Hospital staffers complain about not knowing whether there will be criminal penalties. Educators worry that they will lose their jobs if they discuss abortion in the classrooms at public universities.
Kimra Luna is the founder of Idaho Abortion Rights, a grassroots group based in Boise that has pushed for more freedom insofar as abortion access. Luna has faced death threats as a result of her advocacy.
“Basically, we're practicing our First Amendment right to talk to people, to help people,” Luna said. “And we've now supported up to 1000 people with getting abortion medications from outside of the state.”
According to the American Civil Liberties Union, Idaho’s public universities, professors who teach, discuss, or write about abortion may now face up to 14 years of imprisonment under Idaho’s abortion censorship law, the No Public Funds for Abortion Act (NPFAA).
The law, which prohibits using any public funds to “promote” or “counsel in favor of abortion,” has shut down academic inquiry about abortion — one of today’s most urgent social, moral, and political issues — across university classrooms and campuses in the state.
The law was designed to prevent doctors from referring people out of state for abortions. Local news affiliate KTVB7 reported six college professors - and their faculty unions - filed a lawsuit with the ACLU against the state regarding the 'chilling effect' created by the act.
Luna’s organization helps pay for abortion medications. That’s the primary method women have used to end unwanted pregnancies. They also travel to Washington and Oregon.
There are other troublesome attempts to abrogate rights afforded to healthcare patients. Attorney General Raúl Labrador signed a document with other AGs to get medical records from doctors outside of states who care for Idaho residents needing reproductive or gender-affirming care. Luna doesn’t expect any states to comply with that.
“Nobody knows if they're going to be using that to try to prosecute people or to try to get doctors to lose their medical licenses or try to sue doctors out of state,” Luna said. “No one really knows.
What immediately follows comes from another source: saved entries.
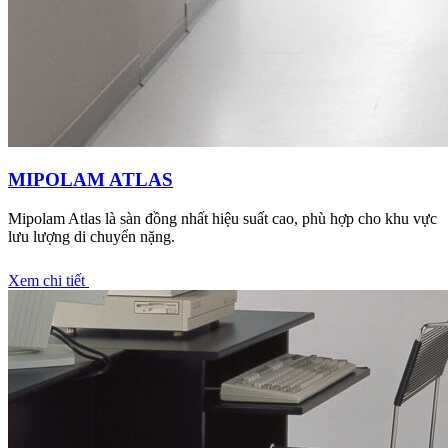
MIPOLAM ATLAS
Mipolam Atlas là sàn đồng nhất hiệu suất cao, phù hợp cho khu vực
lưu lượng di chuyển nặng.
Xem chi tiết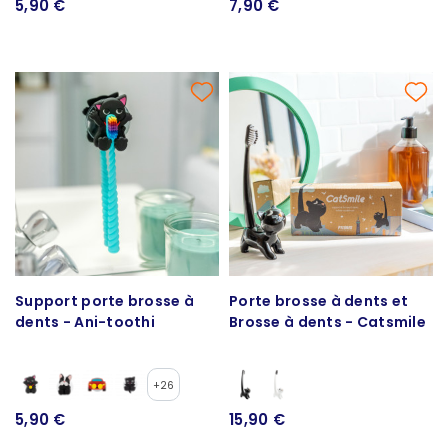
5,90 €
7,90 €
Support porte brosse à
Porte brosse à dents et
dents - Ani-toothi
Brosse à dents - Catsmile
+26
5,90 €
15,90 €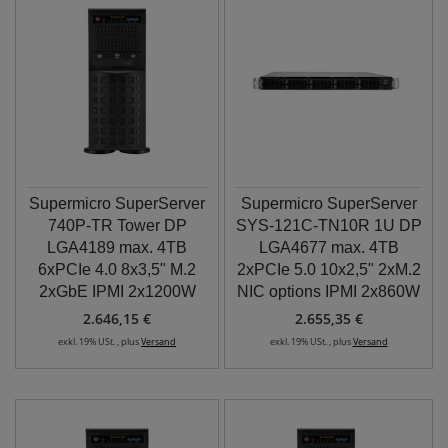
Supermicro SuperServer
Supermicro SuperServer
740P-TR Tower DP
SYS-121C-TN10R 1U DP
LGA4189 max. 4TB
LGA4677 max. 4TB
6xPCIe 4.0 8x3,5" M.2
2xPCIe 5.0 10x2,5" 2xM.2
2xGbE IPMI 2x1200W
NIC options IPMI 2x860W
2.646,15 €
2.655,35 €
exkl. 19% USt. , plus
Versand
exkl. 19% USt. , plus
Versand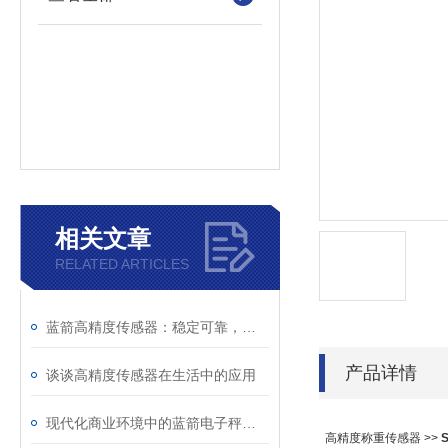
相关文章
RELATED ARTICLES
蓝箭高精度传感器：稳定可靠，助力产业升级
产品详情
谈谈高精度传感器在生活中的应用
现代化商业环境中的蓝箭电子秤应用
高精度称重传感器 >>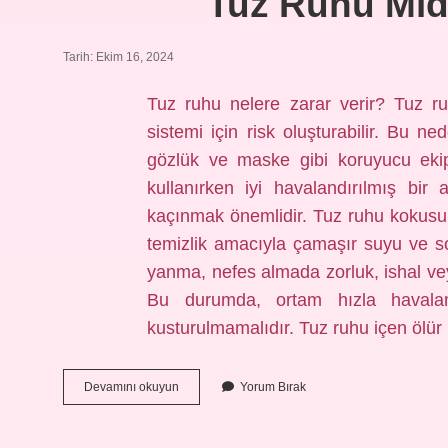
Tuz Ruhu Mide
Tarih: Ekim 16, 2024
Tuz ruhu nelere zarar verir? Tuz r
sistemi için risk oluşturabilir. Bu n
gözlük ve maske gibi koruyucu ekip
kullanırken iyi havalandırılmış bi
kaçınmak önemlidir. Tuz ruhu kokusu
temizlik amacıyla çamaşır suyu ve so
yanma, nefes almada zorluk, ishal veya
Bu durumda, ortam hızla havalan
kusturulmamalıdır. Tuz ruhu içen ölü
Tuz
Devamını okuyun
Yorum Bırak
Ruhu
Mideye
Zarar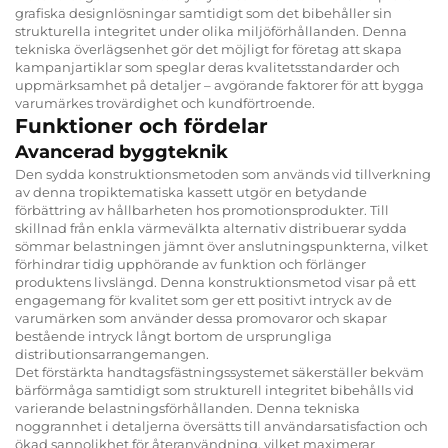
grafiska designlösningar samtidigt som det bibehåller sin
strukturella integritet under olika miljöförhållanden. Denna
tekniska överlägsenhet gör det möjligt for företag att skapa
kampanjartiklar som speglar deras kvalitetsstandarder och
uppmärksamhet på detaljer – avgörande faktorer för att bygga
varumärkes trovärdighet och kundförtroende.
Funktioner och fördelar
Avancerad byggteknik
Den sydda konstruktionsmetoden som används vid tillverkning
av denna tropiktematiska kassett utgör en betydande
förbättring av hållbarheten hos promotionsprodukter. Till
skillnad från enkla värmevälkta alternativ distribuerar sydda
sömmar belastningen jämnt över anslutningspunkterna, vilket
förhindrar tidig upphörande av funktion och förlänger
produktens livslängd. Denna konstruktionsmetod visar på ett
engagemang för kvalitet som ger ett positivt intryck av de
varumärken som använder dessa promovaror och skapar
bestående intryck långt bortom de ursprungliga
distributionsarrangemangen.
Det förstärkta handtagsfästningssystemet säkerställer bekväm
bärförmåga samtidigt som strukturell integritet bibehålls vid
varierande belastningsförhållanden. Denna tekniska
noggrannhet i detaljerna översätts till användarsatisfaction och
ökad sannolikhet för återanvändning, vilket maximerar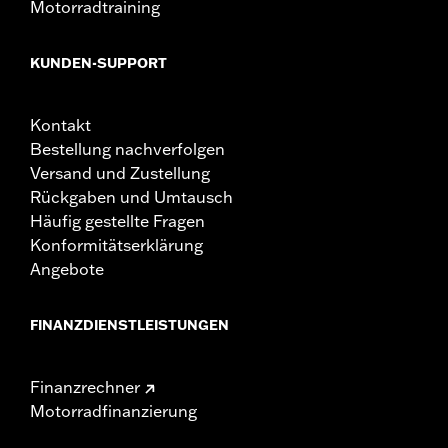
Motorradtraining
KUNDEN-SUPPORT
Kontakt
Bestellung nachverfolgen
Versand und Zustellung
Rückgaben und Umtausch
Häufig gestellte Fragen
Konformitätserklärung
Angebote
FINANZDIENSTLEISTUNGEN
Finanzrechner
Motorradfinanzierung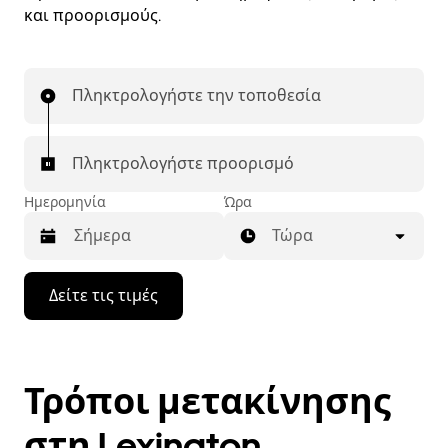
και προορισμούς.
Πληκτρολογήστε την τοποθεσία
Πληκτρολογήστε προορισμό
Ημερομηνία
Ώρα
Τώρα
Πατήστε
Δείτε τις τιμές
το
πλήκτρο
με
το
κάτω
Τρόποι μετακίνησης
βέλος
για
να
στη Lexington
μετακινηθείτε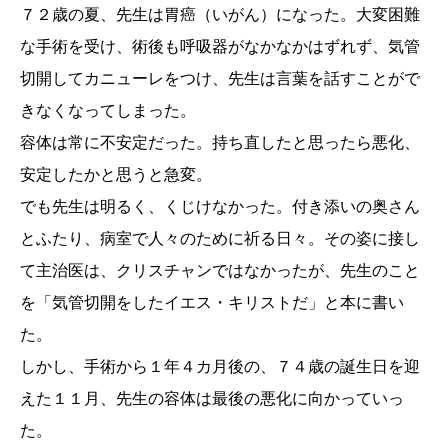
７２歳の夏、先生は胃癌（いがん）になった。大変困難
な手術を受け、術後も呼吸器がなかなかはずれず、気管
切開してカニューレをつけ、先生は言葉を話すことがで
きなくなってしまった。
容体は常に不安定だった。持ち直したと思ったら悪化、
安定したかと思うと急変。
でも先生は明るく、くじけなかった。付き添いの奥さん
とふたり、病室で人々のために祈る日々。その姿に接し
て主治医は、クリスチャンではなかったが、先生のこと
を「気管切開をしたイエス・キリストだ」と本に書い
た。
しかし、手術から１年４カ月後の、７４歳の誕生日を迎
えた１１月、先生の容体は最後の悪化に向かっていっ
た。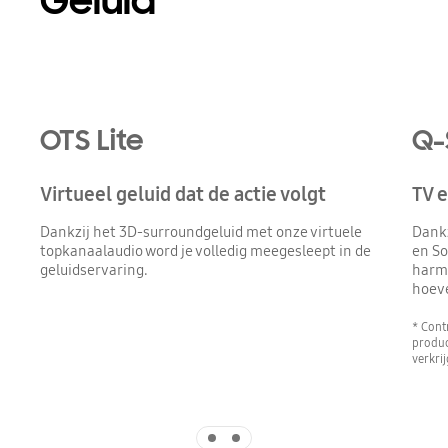
Geluid
Playing video
OTS Lite
Q-
Virtueel geluid dat de actie volgt
TV 
Dankzij het 3D-surroundgeluid met onze virtuele
Dank
topkanaalaudio word je volledig meegesleept in de
en So
geluidservaring.
harmo
hoev
* Cont
produc
verkrij
Indicator 1
Indicator 2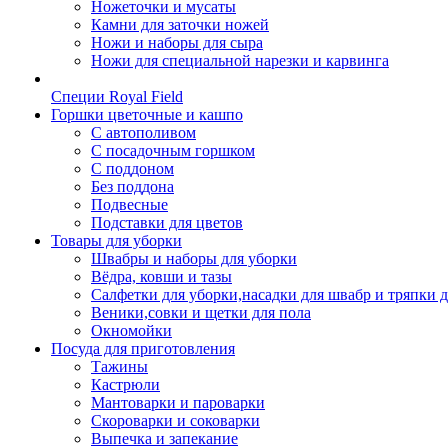
Ножеточки и мусаты
Камни для заточки ножей
Ножи и наборы для сыра
Ножи для специальной нарезки и карвинга
Специи Royal Field
Горшки цветочные и кашпо
С автополивом
С посадочным горшком
С поддоном
Без поддона
Подвесные
Подставки для цветов
Товары для уборки
Швабры и наборы для уборки
Вёдра, ковши и тазы
Салфетки для уборки,насадки для швабр и тряпки 
Веники,совки и щетки для пола
Окномойки
Посуда для приготовления
Тажины
Кастрюли
Мантоварки и пароварки
Скороварки и соковарки
Выпечка и запекание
Everyone just knows that it's extremely invasive and honestly just unethical to try to get people's personal medical information.”
Luna also fears some attempts to restrict birth control, particularly IUDs. Some also want to ban emergency contraception. That also has had a chilling effect because some domestic violence organizations don’t provide EC because the administrators fear they will lose state funding for violating abortion laws. Idaho Abortion Rights has 30 distribution centers across the state. They’ve given out more than 14,000 pills.
This isn’t an attempt to be condescending but rather to provide an educational explanation to those who just subscribed who don’t know much about reproductive issues. Abortion medication differs from emergency contraception in that the latter prevents pregnancies from occurring, while mifepristone and misoprostol–the abortion pill regimen–end pregnancies after they have already started. While this is simple and straightforward, it eludes many legislators, particularly Republican men, who conflate the two prescriptions and medications.
Ballot initiatives are a tough go in Idaho. Republicans have sought to suppress voter registration by making it more cumbersome, Luna said. Right now, Democrats are focused on getting Terri Pickens elected as governor. But Luna said she hopes to place the issue directly before Idaho voters.
“That was something we were trying to go for,” Luna said. “But the amount of money it's going to cost to do that will be a $10 million project easily.”